Pediatric Emotional Distress Scale (PEDS)
Recommended frequency: Every 4 weeks
The Pediatric Emotional Distress Scale (PEDS) is a 21-item measure that assesses the severity of symptoms that may be exhibited in children (i.e., ages 2-10) after exposure to a distressing or traumatic event. The child’s parent or caregiver rates symptom frequency on a 4-point Likert scale based on their observations over the past month. 17 of the items assess general behaviours, whereas four items inquire about trauma-specific symptoms. Each item corresponds to one of the following subscales: Anxious/Withdrawn (e.g. “Seems sad and withdrawn”), Fearful (e.g. “Refuses to sleep alone”), and Acting Out (e.g. “Has temper tantrums”). It is NOT intended to be used as a diagnostic tool for PTSD and does not assess all PTSD symptoms.
The PEDS has acceptable internal consistency amongst its subscales (αs = .72 – .78) and good internal consistency (α = .85) for the total scale. However, it does demonstrate poor test-retest reliability over a period of 6-8 weeks (rs = .55-.61).
Please select the answer for each question to describe how often your child has shown each behaviour in the LAST MONTH.
Symptom severity is determined by assigning 1-4 to the response categories of “almost never”, “sometimes”, “often”, and “very often”, respectively. The total score is calculated by adding these values. Scores range from 17-84. Higher scores indicate greater symptom severity.
A cutoff score of 28 or higher indicates symptom severity of clinical significance and a greater likelihood of childhood trauma.

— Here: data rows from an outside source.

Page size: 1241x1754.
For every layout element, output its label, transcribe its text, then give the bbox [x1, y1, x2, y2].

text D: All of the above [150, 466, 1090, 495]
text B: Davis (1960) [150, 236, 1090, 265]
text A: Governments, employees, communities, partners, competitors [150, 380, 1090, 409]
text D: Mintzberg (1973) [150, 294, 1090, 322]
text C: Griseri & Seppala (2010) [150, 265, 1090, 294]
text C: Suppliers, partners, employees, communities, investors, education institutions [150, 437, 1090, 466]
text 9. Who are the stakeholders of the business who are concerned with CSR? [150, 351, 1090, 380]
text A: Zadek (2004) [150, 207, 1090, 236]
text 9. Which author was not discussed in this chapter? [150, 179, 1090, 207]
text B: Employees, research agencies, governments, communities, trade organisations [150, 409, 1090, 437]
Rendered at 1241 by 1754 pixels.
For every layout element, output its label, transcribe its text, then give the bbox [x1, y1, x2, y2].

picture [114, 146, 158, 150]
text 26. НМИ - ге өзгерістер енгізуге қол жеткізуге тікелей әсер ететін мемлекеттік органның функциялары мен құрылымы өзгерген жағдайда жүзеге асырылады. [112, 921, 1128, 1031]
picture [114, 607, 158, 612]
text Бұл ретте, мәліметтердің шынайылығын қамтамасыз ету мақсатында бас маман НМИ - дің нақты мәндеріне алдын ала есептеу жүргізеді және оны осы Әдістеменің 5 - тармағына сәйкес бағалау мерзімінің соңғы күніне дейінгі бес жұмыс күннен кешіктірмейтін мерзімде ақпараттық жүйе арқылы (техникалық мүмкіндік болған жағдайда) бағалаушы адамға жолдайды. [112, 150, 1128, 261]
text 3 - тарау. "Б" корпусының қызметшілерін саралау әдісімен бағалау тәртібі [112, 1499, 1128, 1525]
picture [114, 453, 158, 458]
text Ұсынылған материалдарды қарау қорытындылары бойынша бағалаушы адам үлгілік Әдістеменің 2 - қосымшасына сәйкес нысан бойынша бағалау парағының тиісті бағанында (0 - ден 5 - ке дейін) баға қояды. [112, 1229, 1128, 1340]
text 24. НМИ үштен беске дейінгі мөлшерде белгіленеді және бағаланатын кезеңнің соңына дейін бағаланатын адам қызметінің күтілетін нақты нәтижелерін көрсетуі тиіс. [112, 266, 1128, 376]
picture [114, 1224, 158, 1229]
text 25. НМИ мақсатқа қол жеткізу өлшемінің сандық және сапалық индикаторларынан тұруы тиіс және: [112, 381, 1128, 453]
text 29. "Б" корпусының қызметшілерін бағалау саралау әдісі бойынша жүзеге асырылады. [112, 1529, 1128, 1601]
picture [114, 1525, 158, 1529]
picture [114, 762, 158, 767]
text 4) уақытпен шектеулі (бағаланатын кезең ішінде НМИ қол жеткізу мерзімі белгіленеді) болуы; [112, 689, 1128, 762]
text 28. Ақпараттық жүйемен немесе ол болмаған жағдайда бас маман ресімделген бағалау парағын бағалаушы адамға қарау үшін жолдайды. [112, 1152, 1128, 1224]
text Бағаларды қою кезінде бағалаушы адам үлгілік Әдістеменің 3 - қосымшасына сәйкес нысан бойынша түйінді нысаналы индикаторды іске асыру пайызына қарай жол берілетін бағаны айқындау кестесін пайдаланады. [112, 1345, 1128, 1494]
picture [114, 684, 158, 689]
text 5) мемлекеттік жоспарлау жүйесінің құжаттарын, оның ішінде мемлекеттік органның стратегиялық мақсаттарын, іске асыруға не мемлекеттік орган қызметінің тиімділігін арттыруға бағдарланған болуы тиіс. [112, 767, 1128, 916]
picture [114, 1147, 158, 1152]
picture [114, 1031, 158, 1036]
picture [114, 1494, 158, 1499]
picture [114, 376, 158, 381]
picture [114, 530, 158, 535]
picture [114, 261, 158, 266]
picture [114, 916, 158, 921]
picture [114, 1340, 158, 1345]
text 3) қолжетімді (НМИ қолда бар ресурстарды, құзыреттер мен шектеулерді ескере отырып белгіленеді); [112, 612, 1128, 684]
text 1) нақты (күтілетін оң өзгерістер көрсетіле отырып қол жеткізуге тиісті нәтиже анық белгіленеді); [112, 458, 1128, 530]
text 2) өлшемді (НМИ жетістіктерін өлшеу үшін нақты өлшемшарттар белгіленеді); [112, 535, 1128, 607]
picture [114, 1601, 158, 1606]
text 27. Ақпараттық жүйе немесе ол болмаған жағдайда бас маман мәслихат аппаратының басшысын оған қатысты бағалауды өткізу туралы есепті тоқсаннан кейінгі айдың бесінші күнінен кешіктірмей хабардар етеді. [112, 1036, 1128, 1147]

Developers of the scale caution that a different cutoff may be warranted based on maternal education, as evidenced by previous research.
There are three subscales within the measure:
- Anxious/Withdrawn (items 6, 7, 8, 9, 14, 15, and 16). Clinical cut-off is 9.5.
- Fearful (items 3, 4, 5, 6, and 10). Clinical cut-off is 8.5.
- Acting Out (items 1, 2, 11, 12, 13, and 17). Clinical cut-off is 13.5.
Items 18 to 21 relate to a specific trauma or stressor the child has experienced. These questions will only be answered if a child has experienced a major trauma or stress in the past year.
Saylor, C.F, Swenson, C. C., Reynolds, S.S., & Taylor, M. (1999). The Pediatric Emotional Distress Scale: A brief screening measure for young children exposed to traumatic events. Journal of Clinical Child Psychology, 28:1, 70-81.